For many millions of children in Pakistan, most of the foregoing may as well never have been written. The Unicef report on the “State of the world’s children 2014” says that about 35 per cent of children under five in Pakistan are underweight. Of them, 50 per cent have stunted growth and nine per cent are actually emaciated. Around 1,100 under-fives die every day from diahorrea and illnesses related to poor sanitation and hygiene. That aggregates to 401,500 under-fives dying every year from preventable conditions, a loss of social capital that repeats year on year. The literacy picture is little better — about 42 per cent of the total population aged 10-plus is illiterate. Around 12 million children are illegally in work — and by definition out of education.
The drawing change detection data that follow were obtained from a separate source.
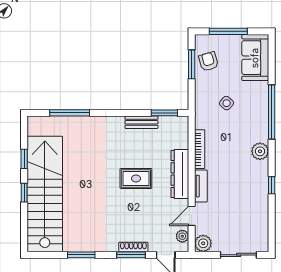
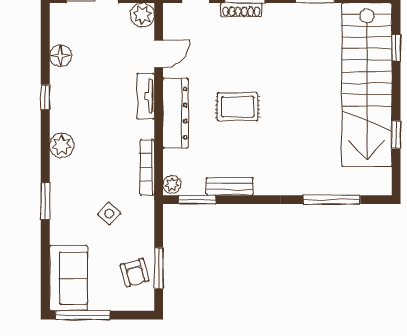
window: (228, 31) -> (83, 315), moved
window: (272, 112) -> (45, 201), width x0.47
bookcase: (200, 149) -> (147, 167), moved
window: (24, 193) -> (396, 48), moved
floor lamp: (261, 214) -> (60, 56), added
plant: (182, 236) -> (172, 184), moved

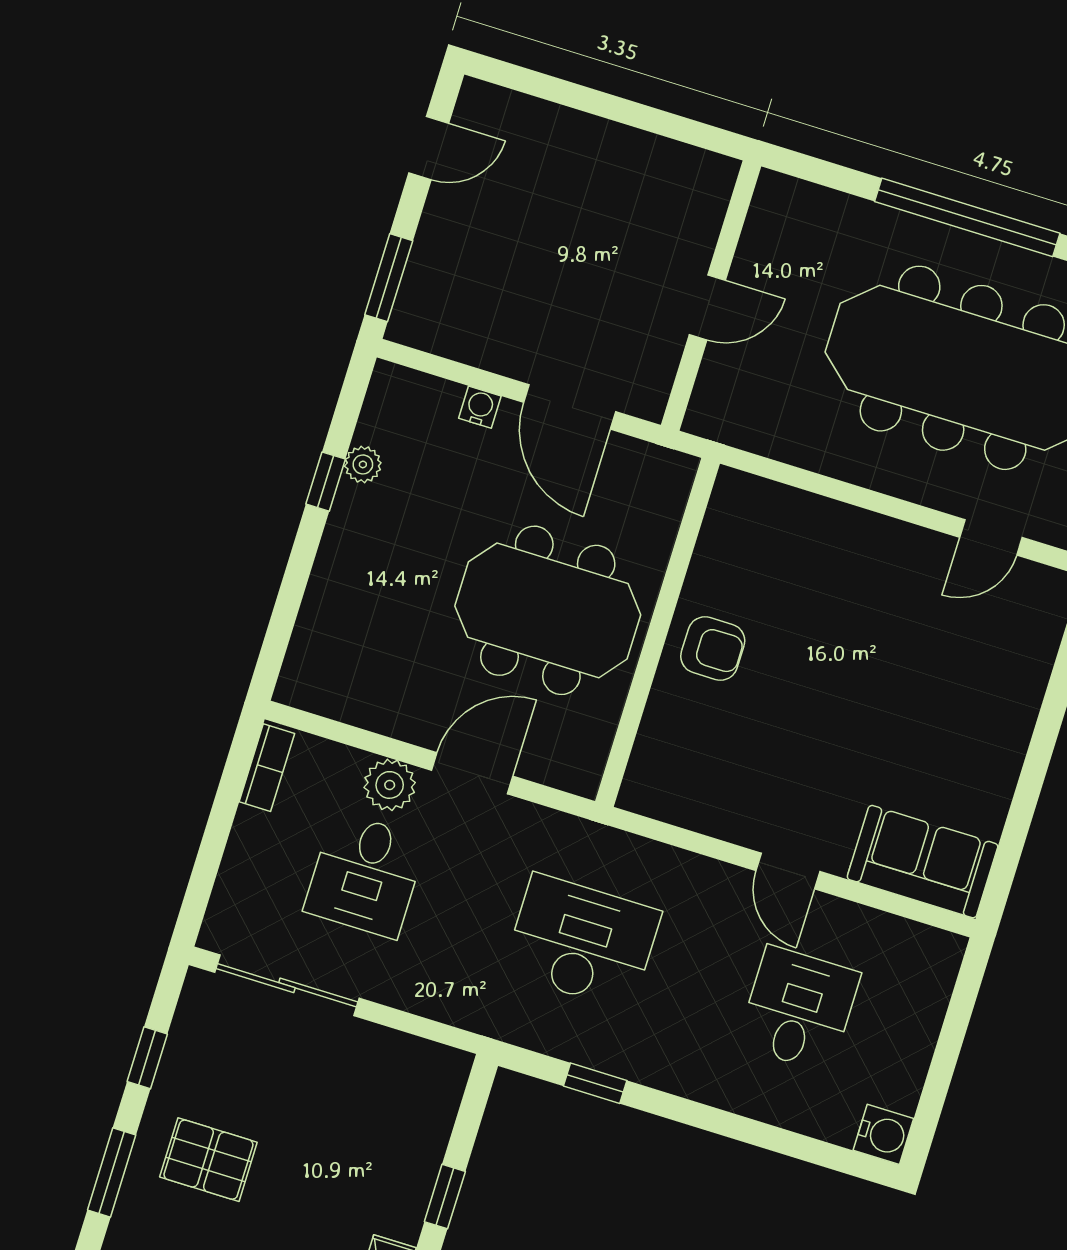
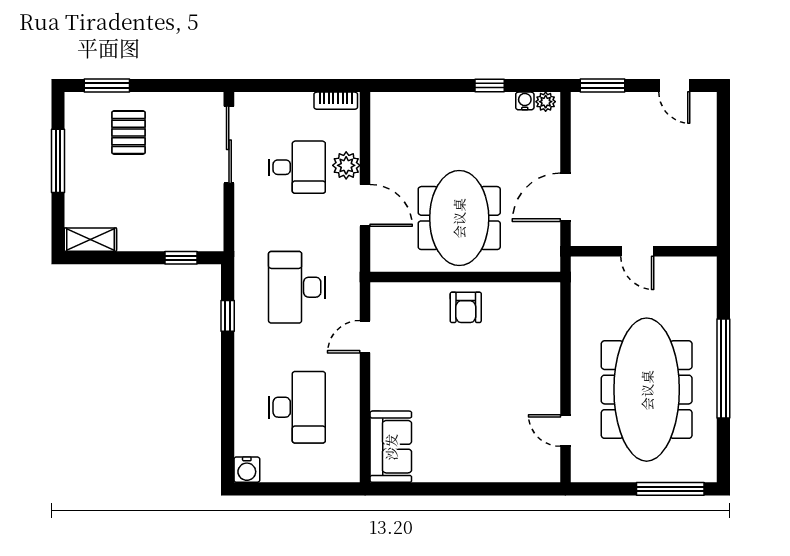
water cooler: (480, 407) -> (525, 101), moved, turned -90
plant: (363, 464) -> (546, 102), moved
door: (788, 871) -> (365, 337), moved
desk: (365, 875) -> (297, 167), turned 180
desk: (582, 942) -> (297, 287), turned 180
desk: (799, 1009) -> (297, 407), width x1.37
window: (147, 1058) -> (170, 86), removed
window: (445, 1197) -> (181, 258), moved

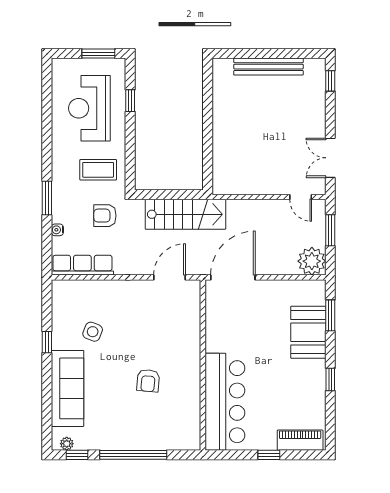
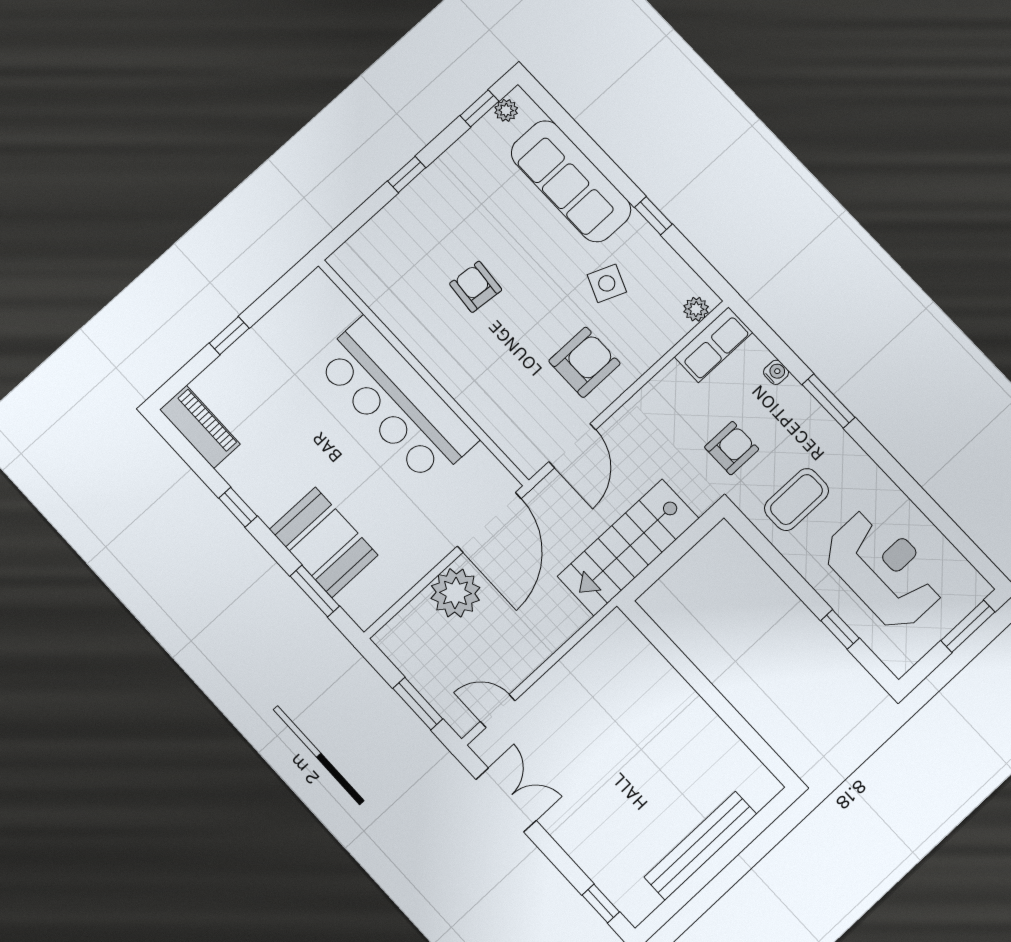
window: (98, 54) -> (968, 626), moved
plant: (312, 261) -> (455, 593), moved
row of seats: (82, 265) -> (713, 345), width x0.68
plant: (66, 287) -> (696, 309), added
armchair: (132, 307) -> (584, 362), added
bar counter: (225, 402) -> (396, 401), moved
piano: (300, 440) -> (200, 427), moved, turned -90
window: (133, 455) -> (407, 174), width x0.32

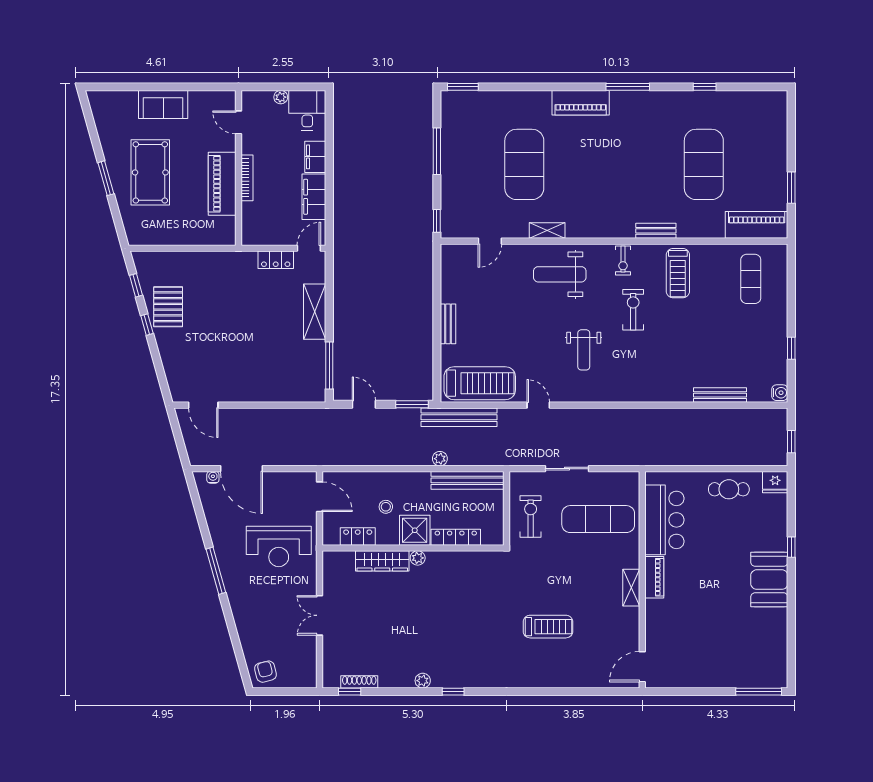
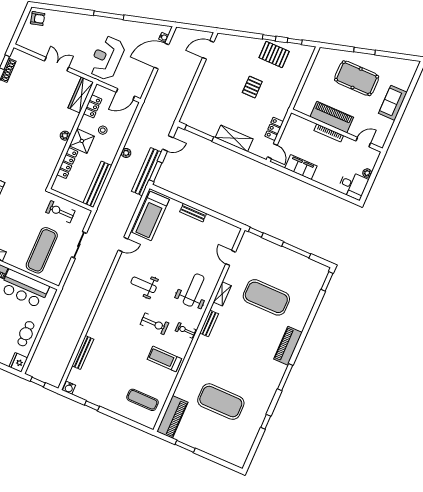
filing cabinet: (315, 157) -> (324, 178), removed
bench: (656, 231) -> (209, 323), moved
pallet: (229, 318) -> (252, 87), added
bench: (459, 417) -> (147, 172), moved
plant: (440, 459) -> (126, 153), moved
exercise bike: (531, 517) -> (60, 212), turned 180
wardrobe: (382, 561) -> (81, 95), moved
At least another 1.5 million nationwide live on the streets, driven there by maltreatment in the home, at school or simply by grinding and abject poverty.

Pakistan has little to celebrate on Universal Children’s Day, and much to be ashamed of as successive governments have failed to prioritise either the broad rights of the child, or education and child health. Children are treated little more than an easily-replaceble commodity. The burgeoning birth rate ensures a ready supply and a less-than-enough approach to education ensures a future generation that will never reach its potential. ‘Must try harder’ reads the report card and the children of Pakistan are a silent rolling tragedy.

Published in The Express Tribune, November 20th, 2015.